Which Wave Updates What
| Wave | Reads SSOT | Produces Delta | Updates SSOT |
|---|---|---|---|
| DISCOVER | jobs.yaml |
(evidence brief) | jobs.yaml + new validated job |
| DIVERGE | jobs.yaml, vision.md |
recommendation.md |
jobs.yaml (adds/updates job) |
| DISCUSS | journeys/ |
user-stories.md |
journeys/ (extends current journey) |
| DESIGN | architecture/brief.md |
wave-decisions.md |
architecture/brief.md + ADRs |
| DEVOPS | kpi-contracts.yaml |
(infra spec) | kpi-contracts.yaml + contracts |
| DISTILL | All of above | acceptance-tests.feature |
(none — tests are read-only) |
| DELIVER | acceptance-tests.feature |
code | (code is the SSOT for implementation) |
Directory Structure
Old Model (still supported, read-only)
docs/feature/{id}/
discover/
diverge/
discuss/
design/
devops/
distill/
deliver/
Used by features completed before the SSOT model. Not migrated, not deleted. Agents read this as fallback only if docs/product/ doesn't exist.
New Model (SSOT + Delta)
docs/product/ ← Single source of truth
vision.md
jobs.yaml
journeys/
architecture/
kpi-contracts.yaml
docs/features/{id}/ ← Feature-specific deltas (max 6 files)
feature-brief.md
recommendation.md
user-stories.md
wave-decisions.md
acceptance-tests.feature
roadmap.json
Schema Versioning
SSOT YAML files include:
schema_version: 1
# ... content ...
changelog:
- date: 2026-04-05
feature: feat-001
change: "Added 2FA support to onboarding journey"
- date: 2026-04-01
feature: feat-002
change: "Updated authentication architecture"
Why: When schemas evolve (e.g., adding a new field to journeys), old YAML files continue to work. New fields default to empty/unset.
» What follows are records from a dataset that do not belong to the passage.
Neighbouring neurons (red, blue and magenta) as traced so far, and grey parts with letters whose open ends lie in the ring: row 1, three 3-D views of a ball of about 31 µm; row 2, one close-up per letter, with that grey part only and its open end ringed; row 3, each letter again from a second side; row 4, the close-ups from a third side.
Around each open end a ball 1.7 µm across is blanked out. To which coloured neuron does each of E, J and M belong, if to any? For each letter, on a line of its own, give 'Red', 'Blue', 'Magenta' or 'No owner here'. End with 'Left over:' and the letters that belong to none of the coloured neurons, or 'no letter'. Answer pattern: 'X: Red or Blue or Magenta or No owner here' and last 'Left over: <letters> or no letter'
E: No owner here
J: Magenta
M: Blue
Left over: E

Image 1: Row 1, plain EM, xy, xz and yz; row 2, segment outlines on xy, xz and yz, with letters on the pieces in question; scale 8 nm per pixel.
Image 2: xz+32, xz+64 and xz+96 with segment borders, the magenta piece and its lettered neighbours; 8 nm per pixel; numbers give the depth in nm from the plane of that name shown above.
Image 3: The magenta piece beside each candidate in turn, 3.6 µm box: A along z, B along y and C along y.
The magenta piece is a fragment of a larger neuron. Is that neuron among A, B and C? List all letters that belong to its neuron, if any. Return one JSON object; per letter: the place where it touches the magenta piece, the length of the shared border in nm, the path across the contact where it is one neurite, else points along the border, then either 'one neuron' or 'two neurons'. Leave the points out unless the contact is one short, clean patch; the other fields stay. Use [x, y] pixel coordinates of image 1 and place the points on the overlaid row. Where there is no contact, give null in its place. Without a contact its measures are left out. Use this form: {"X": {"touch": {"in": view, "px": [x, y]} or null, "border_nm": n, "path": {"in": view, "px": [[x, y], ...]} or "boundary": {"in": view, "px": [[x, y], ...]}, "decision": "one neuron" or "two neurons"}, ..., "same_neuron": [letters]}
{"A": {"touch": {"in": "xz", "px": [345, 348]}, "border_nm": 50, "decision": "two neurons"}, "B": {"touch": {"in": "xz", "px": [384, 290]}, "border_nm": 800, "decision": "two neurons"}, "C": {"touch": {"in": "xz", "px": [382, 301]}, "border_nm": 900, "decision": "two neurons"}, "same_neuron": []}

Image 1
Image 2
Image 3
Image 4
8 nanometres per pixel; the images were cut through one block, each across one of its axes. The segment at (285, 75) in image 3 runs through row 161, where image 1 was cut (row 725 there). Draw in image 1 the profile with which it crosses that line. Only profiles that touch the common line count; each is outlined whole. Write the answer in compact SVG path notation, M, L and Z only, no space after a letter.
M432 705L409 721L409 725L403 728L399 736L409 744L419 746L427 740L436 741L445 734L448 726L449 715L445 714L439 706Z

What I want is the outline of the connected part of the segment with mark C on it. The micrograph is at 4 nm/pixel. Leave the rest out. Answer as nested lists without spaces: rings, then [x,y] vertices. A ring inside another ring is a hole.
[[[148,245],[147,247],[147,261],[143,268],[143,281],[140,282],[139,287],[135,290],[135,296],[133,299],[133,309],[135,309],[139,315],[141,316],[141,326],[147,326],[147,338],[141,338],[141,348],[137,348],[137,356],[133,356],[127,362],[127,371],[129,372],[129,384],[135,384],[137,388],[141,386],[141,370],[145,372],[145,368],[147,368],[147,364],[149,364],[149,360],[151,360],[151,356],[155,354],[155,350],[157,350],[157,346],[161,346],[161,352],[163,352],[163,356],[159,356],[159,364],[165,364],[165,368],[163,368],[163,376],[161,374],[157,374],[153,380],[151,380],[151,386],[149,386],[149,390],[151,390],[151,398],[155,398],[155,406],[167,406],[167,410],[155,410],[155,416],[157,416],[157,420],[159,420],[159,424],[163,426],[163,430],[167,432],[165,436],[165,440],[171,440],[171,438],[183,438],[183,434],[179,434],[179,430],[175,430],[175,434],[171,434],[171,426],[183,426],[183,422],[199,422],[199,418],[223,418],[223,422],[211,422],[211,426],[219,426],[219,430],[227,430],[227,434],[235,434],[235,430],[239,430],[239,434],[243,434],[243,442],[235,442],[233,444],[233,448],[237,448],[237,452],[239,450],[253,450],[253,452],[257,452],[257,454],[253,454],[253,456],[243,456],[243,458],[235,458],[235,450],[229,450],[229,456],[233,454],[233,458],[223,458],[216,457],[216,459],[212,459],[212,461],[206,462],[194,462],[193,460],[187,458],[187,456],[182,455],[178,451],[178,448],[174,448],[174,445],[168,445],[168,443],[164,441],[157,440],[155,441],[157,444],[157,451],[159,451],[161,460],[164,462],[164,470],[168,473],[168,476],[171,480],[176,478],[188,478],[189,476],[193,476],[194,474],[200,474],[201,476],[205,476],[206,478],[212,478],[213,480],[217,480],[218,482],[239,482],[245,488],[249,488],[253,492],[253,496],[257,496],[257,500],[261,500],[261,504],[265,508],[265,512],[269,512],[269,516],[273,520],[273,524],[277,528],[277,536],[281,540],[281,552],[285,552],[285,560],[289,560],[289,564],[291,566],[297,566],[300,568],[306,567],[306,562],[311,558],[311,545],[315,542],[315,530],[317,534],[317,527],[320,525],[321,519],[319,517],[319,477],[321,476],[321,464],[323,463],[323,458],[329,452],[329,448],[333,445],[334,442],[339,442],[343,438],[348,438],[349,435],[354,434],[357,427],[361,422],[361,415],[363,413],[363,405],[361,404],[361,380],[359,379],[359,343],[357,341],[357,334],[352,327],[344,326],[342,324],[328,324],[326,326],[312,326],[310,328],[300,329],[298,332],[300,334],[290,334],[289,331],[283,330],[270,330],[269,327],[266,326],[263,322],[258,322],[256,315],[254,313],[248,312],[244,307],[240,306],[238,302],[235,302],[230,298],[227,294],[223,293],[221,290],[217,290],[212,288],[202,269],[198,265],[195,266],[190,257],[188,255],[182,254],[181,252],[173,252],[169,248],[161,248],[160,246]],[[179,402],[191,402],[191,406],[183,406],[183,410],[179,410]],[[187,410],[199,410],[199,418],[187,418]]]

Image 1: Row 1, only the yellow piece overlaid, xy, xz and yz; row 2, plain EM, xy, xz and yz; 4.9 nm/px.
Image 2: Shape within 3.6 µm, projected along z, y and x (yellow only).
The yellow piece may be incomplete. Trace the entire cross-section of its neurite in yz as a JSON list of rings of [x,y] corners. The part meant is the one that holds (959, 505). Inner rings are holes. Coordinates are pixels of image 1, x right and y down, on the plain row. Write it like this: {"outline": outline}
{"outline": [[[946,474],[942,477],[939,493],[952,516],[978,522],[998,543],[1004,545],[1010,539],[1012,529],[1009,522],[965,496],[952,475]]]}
No forced migration.
Backward Compatibility
Old features are frozen. New features use the SSOT model.
Fallback rules:
- Agents check
docs/product/first (SSOT) - If
docs/product/doesn't exist, agents fall back todocs/feature/{id}/(old model) for that feature only - Once
docs/product/exists, agents never read old feature directories for SSOT information - Old features can still be referenced for historical context (ADR history, past decisions) but are not authoritative
First feature with SSOT:
When you run the first feature using the SSOT model, docs/product/ is created from scratch. Old feature documents are not imported. The SSOT starts clean and grows with each new feature.
Document Count: Before and After
| Wave | Old Count | New Count | Savings |
|---|---|---|---|
| DISCOVER | 4 | → SSOT | −3 |
| DIVERGE | 5 | → SSOT | −3 |
| DISCUSS | 12 | → SSOT | −10 |
| DESIGN | 4 | → SSOT | −2 |
| DEVOPS | 2 | → SSOT | −1 |
| DISTILL | 1 | 1 | 0 |
| DELIVER | 1 | 1 | 0 |
| Per feature | ~26 | ~6 | −20 |
The SSOT documents are written once and updated. Delta files serve only the current feature. Result: agents read ~77% fewer documents, token waste drops, and the single source of truth is always current.
Why This Matters for You
Before:
- You had to keep 26 documents in sync across teams
- Agents re-read everything on every feature
- No way to know which version of "architecture" was current
- Merge conflicts on the same file from different features
After:
- You maintain SSOT files as living products (like code)
- Each feature records what it changed in deltas
- Agents read current state from one place
- Merge conflicts happen at git merge time, with clear history of who changed what
The feature-brief gives humans a single place to review and approve before implementation starts.